New Delhi, Feb 2 (IANS) The Indian Army chief, General V.K. Singh Thursday met Finance Minister Pranab Mukherjee over the raging age row, a day before the Supreme Court is likely to take up the issue.
But the meeting ended without any breakthrough even as the two were keen to solve the impasse, sources privy to the meeting said.
Earlier, there was a buzz in the defence ministry that a compromise may be in the offing between the general and the government locked in a bitter controversy over his varying dates of birth.
The sources said that two sides stuck to their points and then left the matter to be decided by the apex court, which is likely to take up the matter for hearing Friday.
The meeting that lasted for about half an hour took place at Mukherjee’s South Block office late in the evening.

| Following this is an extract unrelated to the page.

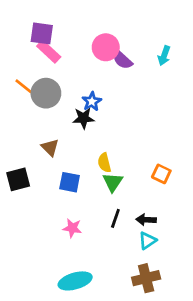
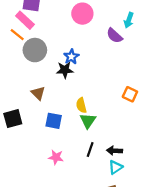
pink rectangle: (49, 51) -> (25, 20), moved
purple semicircle: (122, 60) -> (114, 36), moved
orange line: (24, 86) -> (17, 35), moved
orange square: (161, 174) -> (130, 94), moved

Interestingly, Gen Singh in civil clothes did not use his official army vehicle to drive up to the finance minister’s office.
The army chief moved the Supreme Court after the defence ministry in December rejected his statutory complaint, requesting a change of his year of birth in official records to 1951 from 1950.
The controversy stems from two sets of records with the Adjutant General’s and Military Secretary’s branches of the Indian Army.
Singh, citing birth records, says he was born in 1951 and was not due to retire until March 2013.
But records at the defence ministry show he was born in 1950, which means that Singh, who became army chief in March 2010, is due to step down in May this year.
The defence ministry last week wrote to the adjutant general, military secretary and the comptroller general of defence accounts that Singh’s officially recognised date of birth will remain as May 10, 1950 and all records should be reconciled accordingly.
The matter will now be decided by a Supreme Court bench headed by Justice R.M. Lodha.
In his plea, Singh has accused the government of treating him in a manner that ‘reflects total lack of procedure and principles of natural justice and that too on an opinion obtained from the attorney general’.
He took the unprecedented step of dragging the government to the court after the defence ministry insisted upon treating 1950, as his official year of birth.